In the 2012 Medicare Physician Fee Schedule Final Rule, the Centers for Medicare and Medicaid Services (CMS) ruled that providers who did not successfully/satisfactorily participate in PQRS by the 2013 reporting period will have their Medicare reimbursement decreased by 1.5 percent beginning on January 1, 2015. Non-participation or unsuccessful/unsatisfactory reporting during the 2014 performance period will result in a 2% reduction in a provider's 2016 Medicare reimbursement, and further non-participation or unsuccessful/unsatisfactory reporting this year (Jan. 1 -  Dec. 31, 2015) will affect a provider's 2017 Medicare reimbursement by applying a payment reduction of 2%.

If you have never participated in PQRS, you may not know where to begin. For those doctors of chiropractic who are continuing their participation in PQRS in 2015, please be advised that significant updates and revisions have been made to the PQRS Measures applicable to chiropractic practices. 
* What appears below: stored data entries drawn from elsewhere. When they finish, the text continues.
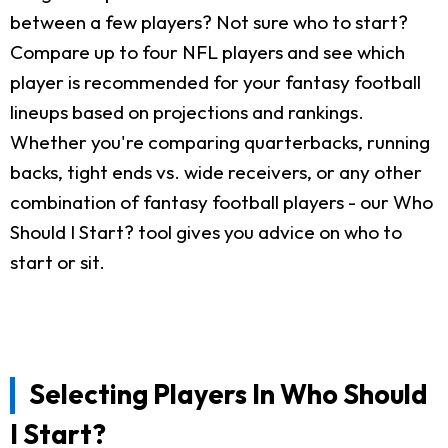
between a few players? Not sure who to start?
Compare up to four NFL players and see which
player is recommended for your fantasy football
lineups based on projections and rankings.
Whether you're comparing quarterbacks, running
backs, tight ends vs. wide receivers, or any other
combination of fantasy football players - our Who
Should I Start? tool gives you advice on who to
start or sit.
Selecting Players In Who Should
I Start?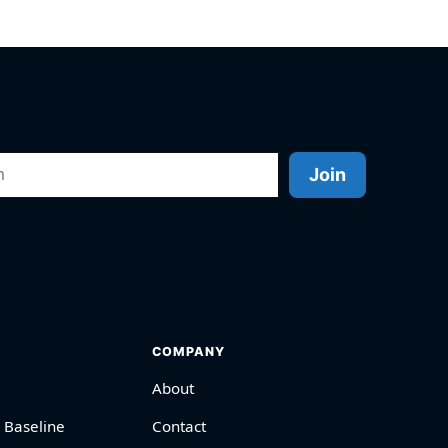
Join
COMPANY
About
 Baseline
Contact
For the 2015 reporting period (January 1 – December 31, 2015), DCs have two (2) PQRS Measures that they are able to report. Getting Started with PQRS 2015—A Guidebook for Doctors of Chiropractic - The ACA has developed the PQRS Guidebook specifically with the chiropractic practice in mind. We have researched all of the 2015 regulations and measure specifications, identified the information that DCs need to know, and compiled that information into this succinct and efficient resource to assist with the proper implementation of PQRS reporting in your office.

“Quality” is an increasing concern for healthcare policymakers in Washington, DC. The word dovetails into various areas such as pay-for-performance and health IT. Although this issue and its related areas have been percolating for almost a dozen years (and there is some experience in private pay on the issues), with the development of actual quality measures and the continuing significant reimbursement reform challenges, this is all now on the front-burner where public programs (and specifically, Medicare) are concerned. The Tax Relief and Healthcare Act of 2006 linked reimbursement to reporting on quality measures for the first time; CMS’ Physician Quality Reporting System (PQRS), is the program associated with this.

Quality measures, generally, are rooted in evidence-based medicine. They can be “guideline” measures (e.g., you get 12 visits for acute low back pain), “process” measures (e.g., when a patient comes in with a cardiovascular episode and you gave them an aspirin), or “outcome” measures (e.g., "X" condition was resolved). There are also other types of measures, such as “structural,” “efficiency,” or “cost of care” measures.

Measures are not specialty-specific, and there is significant debate on the value of the different types of measures, with the community currently focusing mostly on “process” measures. Certain groups are also paying close attention to “structural” and “cost of care” measures. The ultimate goal of all parties is to have effective outcomes measures.

There is also significant debate about whether certain measures simply demonstrate competency or actually will improve quality. For example, some measures deal with the documentation of care. Many in the community argue that documentation of care should be happening anyway, while others point out that it doesn’t happen 100% of the time, hence there’s room for improvement—a gap in care—with which a measure could help.